Bref, ces quatres mois de procès m'ont conforté dans l'idée que l'enquête judiciaire a été arbitrairement orientée dès le départ vers la piste accidentelle au détriment de toutes les autres. Et pour des motivations que tout le monde ignore dans la mesure où MM Chirac et Jospin n'ont pas cru devoir venir exposer devant le tribunal les raisons qui les avaient amenés à privilégier la piste accidentelle quelques heures seulement après le drame...
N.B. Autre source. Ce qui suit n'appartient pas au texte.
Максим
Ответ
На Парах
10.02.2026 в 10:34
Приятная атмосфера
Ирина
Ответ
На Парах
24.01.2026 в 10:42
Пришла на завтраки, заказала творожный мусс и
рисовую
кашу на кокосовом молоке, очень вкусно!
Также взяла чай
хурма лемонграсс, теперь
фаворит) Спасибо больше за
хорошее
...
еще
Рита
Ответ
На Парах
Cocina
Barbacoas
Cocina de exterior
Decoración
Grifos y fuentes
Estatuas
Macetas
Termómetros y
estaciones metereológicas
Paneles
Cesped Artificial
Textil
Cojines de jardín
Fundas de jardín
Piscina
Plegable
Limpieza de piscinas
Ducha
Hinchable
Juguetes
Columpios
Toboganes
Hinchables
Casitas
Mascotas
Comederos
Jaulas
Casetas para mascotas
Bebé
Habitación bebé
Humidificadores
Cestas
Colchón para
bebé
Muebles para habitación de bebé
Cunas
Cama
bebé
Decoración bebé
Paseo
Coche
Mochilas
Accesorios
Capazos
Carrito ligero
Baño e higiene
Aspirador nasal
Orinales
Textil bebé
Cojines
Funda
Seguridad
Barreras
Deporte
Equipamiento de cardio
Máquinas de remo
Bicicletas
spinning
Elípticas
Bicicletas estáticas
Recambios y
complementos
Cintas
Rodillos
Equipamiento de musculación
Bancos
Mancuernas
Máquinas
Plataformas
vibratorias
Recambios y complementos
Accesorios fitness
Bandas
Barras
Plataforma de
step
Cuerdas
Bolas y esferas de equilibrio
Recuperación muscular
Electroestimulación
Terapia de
J'aurais néanmoins appris trois petites choses au cours de ces quatre mois interminables : la première est qu’un hélicoptère militaire Super Puma inconnu au bataillon était bel bien en vol à proximité de l’usine au moment de l’explosion, la seconde est que, selon les analyses acoustiques réalisées par plusieurs spécialistes de renommée internationale, le bruit enregistré avant l’explosion du hangar 221 correspond, d’après les données (incomplètes) dont ils disposaient, à celui d’un objet non identifié volant en altitude au nord est du site à une vitesse supersonique, la troisième est qu’il y a probablement eu deux explosions, l'une d'elles étant suffisamment aérienne ou faiblement couplée avec le sol pour ne laisser aucune signature sismique. Impossible évidemment de tirer, en l’état, la moindre conclusion de ces éléments disparates. Mais ils n'en sont pas moins intéressants à creuser. Sans oublier le doute qui subsiste sur le nombre exact de morts retrouvés sur le site, l'intérimaire "fantôme" que la PJ n'a pas vraiment cherché à identifier, les phénomènes d'électrisation subis par plusieurs salariés de l'usine quelques instants avant l'explosion et j'en oublie sûrement...

Par conséquent, en plus de prononcer la relaxe de Serge Biechlin et de la société Grande Paroisse, qui s'impose du strict point de vue du droit, le tribunal serait bien inspiré de demander un supplément d’information. Histoire de laisser une petite chance à la vérité de se manifester un jour. Peut-être. Réponse le 19 novembre.